Afterwards, we were also offered a chance to take a “Salt Tour” – apparently an in-depth look at the way the town’s biggest industry manages to take large, boring quantities of water and create large, even more boring piles of salt. We quickly declined, actually spending more time contemplating whether a salt tour would be more – or less – desirable than cutting off our nipples with fingernail clippers. Meanwhile, a Danish couple almost choked on their tongues in their rush to scream “YES!!” as though it is every Danish child’s lifelong dream to one day grow up and get the chance to watch a grumpy Mexican with plumber butt half-heartedly shovel salt into a truck with a cigarette hanging out of his mouth. They spent the next two hours wandering around the hotel and restaurant trying to find two more people who might, for some reason, want to throw away $40 to stand under the hot sun and hear about salt. Not surprisingly, they ended up going alone. As for us, it was back to the other side again where, after a somewhat odd stay in an orchard near Mulege where we enjoyed fine dining while camping with goats,
we stopped for a couple days on a beach in Bahia Concepcion, considered one of the most scenic places on the entire Baja peninsula. Very interesting dynamic in this area. Mainly tightly-knit communities of Snowbirds with their RVs packed side by side, monopolizing beautiful, secluded beaches in various places around the bay. Reminded me of 19th century leper colonies except that in this case their isolation is a result of their Tim Horton’s mugs and inexplicable devotion to ice hockey.
We spent a couple nice relaxing days on Santispac Beach, walking and biking during the day, spending our evenings at Ana’s Restaurant and Bar either watching football or enjoying Saturday’s “Dance Night” where we mostly watched the aforementioned population getting busy to a range of classics such as “Wake Up Suzie” and “The Hop”. The only song they played from the 21st Century was the Katy Perry classic “Hot ‘n Cold” – thereby sending me to a terrifying new level of shame at having it on my MP3 player.

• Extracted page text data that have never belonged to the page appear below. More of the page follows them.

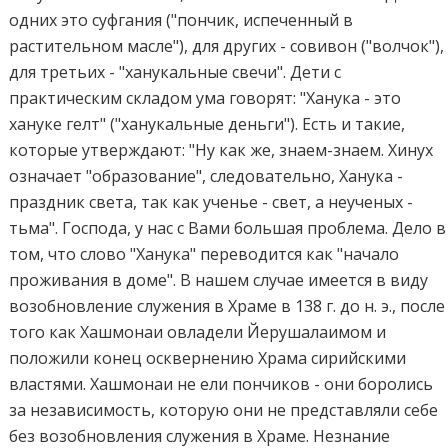
одних это суфгания ("пончик, испеченный в
растительном масле"), для других - совивон ("волчок"),
для третьих - "ханукальные свечи". Дети с
практическим складом ума говорят: "Ханука - это
хануке гелт" ("ханукальные деньги"). Есть и такие,
которые утверждают: "Ну как же, знаем-знаем. Хинух
означает "образование", следовательно, Ханука -
праздник света, так как ученье - свет, а неученых -
тьма". Господа, у нас с Вами большая проблема. Дело в
том, что слово "Ханука" переводится как "начало
проживания в доме". В нашем случае имеется в виду
возобновление служения в Храме в 138 г. до н. э., после
того как Хашмонаи овладели Йерушалаимом и
положили конец осквернению Храма сирийскими
властями. Хашмонаи не ели пончиков - они боролись
за независимость, которую они не представляли себе
без возобновления служения в Храме. Незнание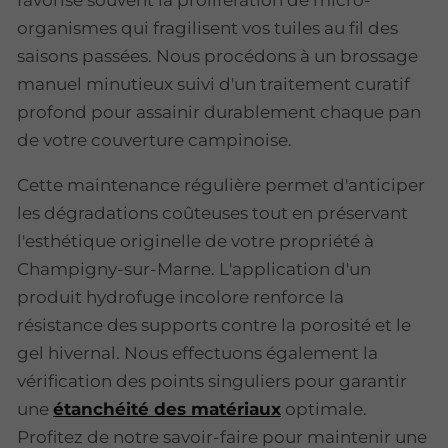
favorise souvent la prolifération de micro-
organismes qui fragilisent vos tuiles au fil des
saisons passées. Nous procédons à un brossage
manuel minutieux suivi d'un traitement curatif
profond pour assainir durablement chaque pan
de votre couverture campinoise.
Cette maintenance régulière permet d'anticiper
les dégradations coûteuses tout en préservant
l'esthétique originelle de votre propriété à
Champigny-sur-Marne. L'application d'un
produit hydrofuge incolore renforce la
résistance des supports contre la porosité et le
gel hivernal. Nous effectuons également la
vérification des points singuliers pour garantir
une
étanchéité des matériaux
optimale.
Profitez de notre savoir-faire pour maintenir une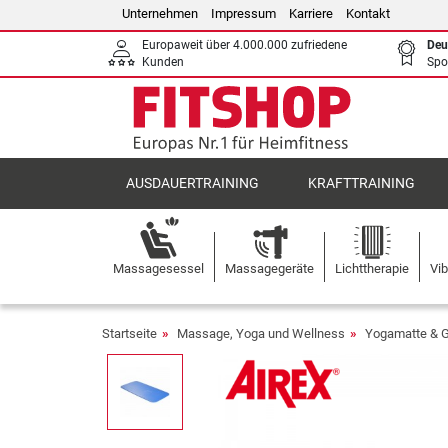
Unternehmen
Impressum
Karriere
Kontakt
Europaweit über 4.000.000 zufriedene
Deu
Kunden
Spo
AUSDAUERTRAINING
KRAFTTRAINING
Massagesessel
Massagegeräte
Lichttherapie
Vib
Startseite
Massage, Yoga und Wellness
Yogamatte & 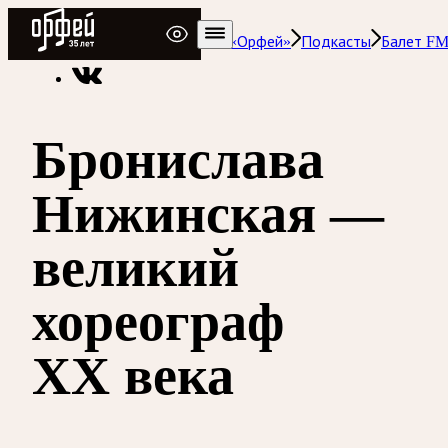
Радио Орфей
Радио классической музыки «Орфей»
Подкасты
Балет F
Бронислава
Нижинская —
великий
хореограф
ХХ века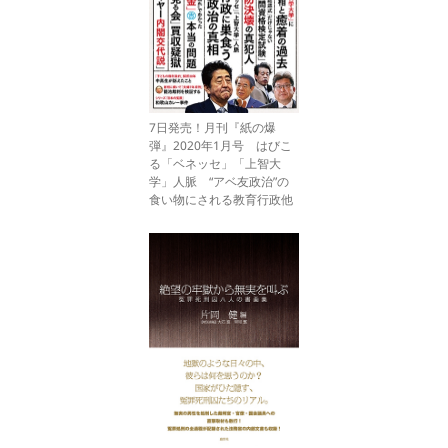
7日発売！月刊『紙の爆
弾』2020年1月号 はびこ
る「ベネッセ」「上智大
学」人脈 “アベ友政治”の
食い物にされる教育行政他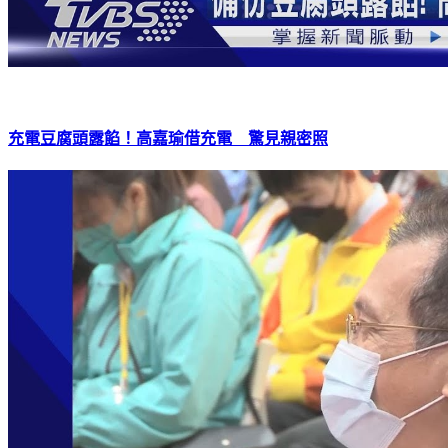
充電豆腐頭露餡！高嘉瑜借充電 驚見親密照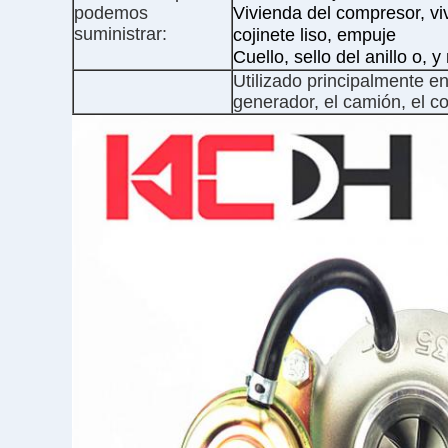
podemos
Vivienda del compresor, viv
suministrar:
cojinete liso, empuje
Cuello, sello del anillo o, 
Utilizado principalmente en
generador, el camión, el c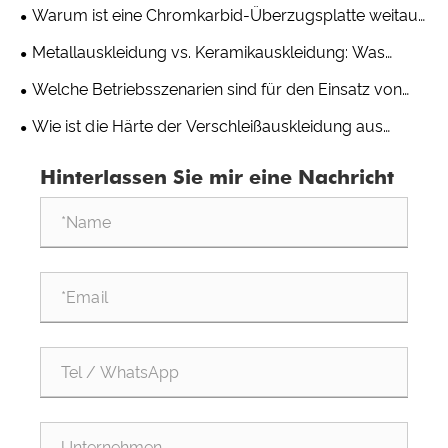
erhöhtem Muster – eine praktische Verschleißlösung
Warum ist eine Chromkarbid-Überzugsplatte weitaus
von Shandong Qishuai Wear Resistance Equipment
verschleißfester als gewöhnlicher Stahl?
Metallauskleidung vs. Keramikauskleidung: Was
bietet eine längere Lebensdauer in Umgebungen mit
Welche Betriebsszenarien sind für den Einsatz von
hohem Abrieb?
verschleißfesten Keramikverbundrohren nicht
Wie ist die Härte der Verschleißauskleidung aus
geeignet?
Aluminiumoxidkeramik im Vergleich zu Manganstahl?
Hinterlassen Sie mir eine Nachricht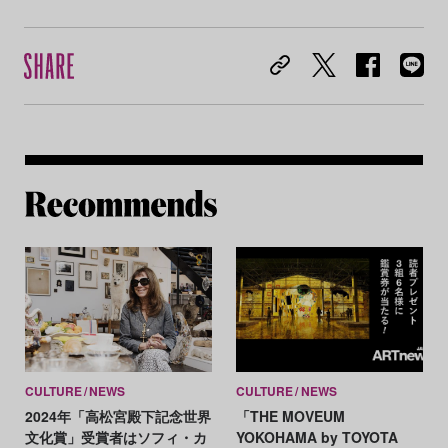
Re
CULTURE
NEWS
CULTURE
NEWS
2024年「高松宮殿下記念世界
「THE MOVEUM
文化賞」受賞者はソフィ・カ
YOKOHAMA by TOYOTA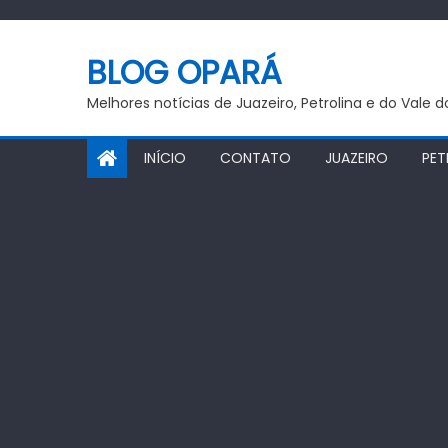
Skip
to
BLOG OPARÁ
content
Melhores notícias de Juazeiro, Petrolina e do Vale 
INÍCIO
CONTATO
JUAZEIRO
PET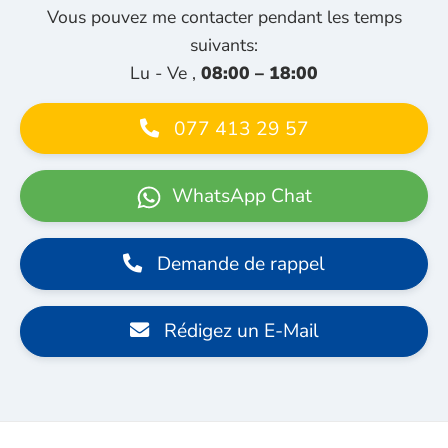
Vous pouvez me contacter pendant les temps
suivants:
Lu - Ve ,
08:00 – 18:00
077 413 29 57
WhatsApp Chat
Demande de rappel
Rédigez un E-Mail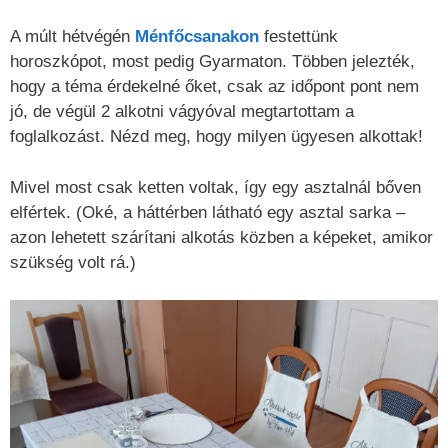
A múlt hétvégén
Ménfőcsanakon
festettünk
horoszkópot, most pedig Gyarmaton. Többen jelezték,
hogy a téma érdekelné őket, csak az időpont pont nem
jó, de végül 2 alkotni vágyóval megtartottam a
foglalkozást. Nézd meg, hogy milyen ügyesen alkottak!
Mivel most csak ketten voltak, így egy asztalnál bőven
elfértek. (Oké, a háttérben látható egy asztal sarka –
azon lehetett szárítani alkotás közben a képeket, amikor
szükség volt rá.)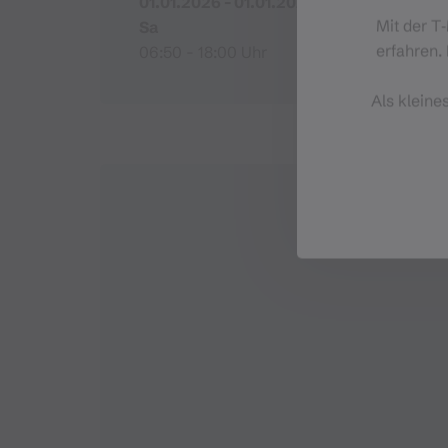
01.01.2026 - 01.01.2027
Mit der T
Sa
erfahren. 
06:50 - 18:00 Uhr
Als kleine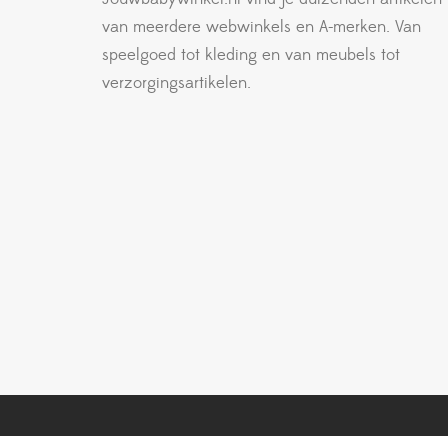
van meerdere webwinkels en A-merken. Van
speelgoed tot kleding en van meubels tot
verzorgingsartikelen.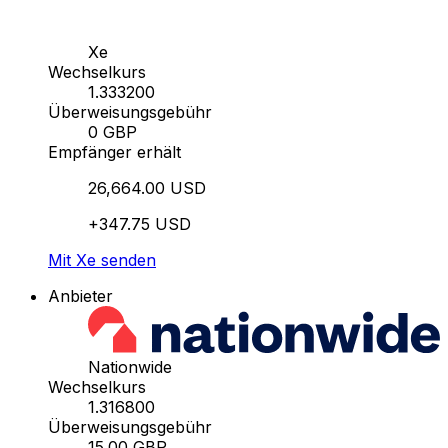
Xe
Wechselkurs
1.333200
Überweisungsgebühr
0 GBP
Empfänger erhält
26,664.00 USD
+347.75 USD
Mit Xe senden
Anbieter
Nationwide
Wechselkurs
1.316800
Überweisungsgebühr
15.00 GBP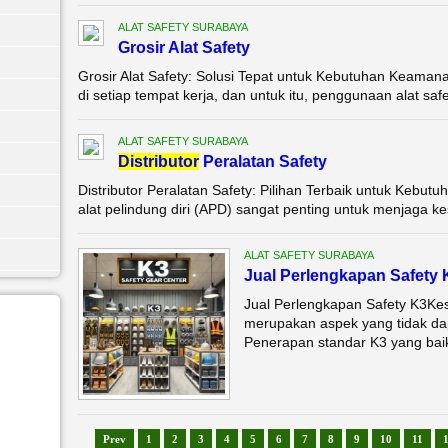
ALAT SAFETY SURABAYA
Grosir Alat Safety
Grosir Alat Safety: Solusi Tepat untuk Kebutuhan Keaman
di setiap tempat kerja, dan untuk itu, penggunaan alat safe
ALAT SAFETY SURABAYA
Di
stributor
Peralatan Safety
Distributor Peralatan Safety: Pilihan Terbaik untuk Kebu
alat pelindung diri (APD) sangat penting untuk menjaga ke
ALAT SAFETY SURABAYA
Jual Perlengkapan Safety 
Jual Perlengkapan Safety K3Ke
merupakan aspek yang tidak dap
Penerapan standar K3 yang bai
Prev
1
2
3
4
5
6
7
8
9
10
11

Then Loreto, a great little city in the process of pushing for the tourist big-time, and meeting with clearly mixed results so far. Nice place, though, and its “nice feel” caused some disturbing property lust in Laynni.
Well, the nice feel, plus the hundreds of “For Sale” flyers and greedy thoughts of stumbling across some incredible steal. Very quiet place, though, so it isn’t exactly clear who they’re planning to sell those hundreds nearly finished condos to. What with THE RECESSION and all.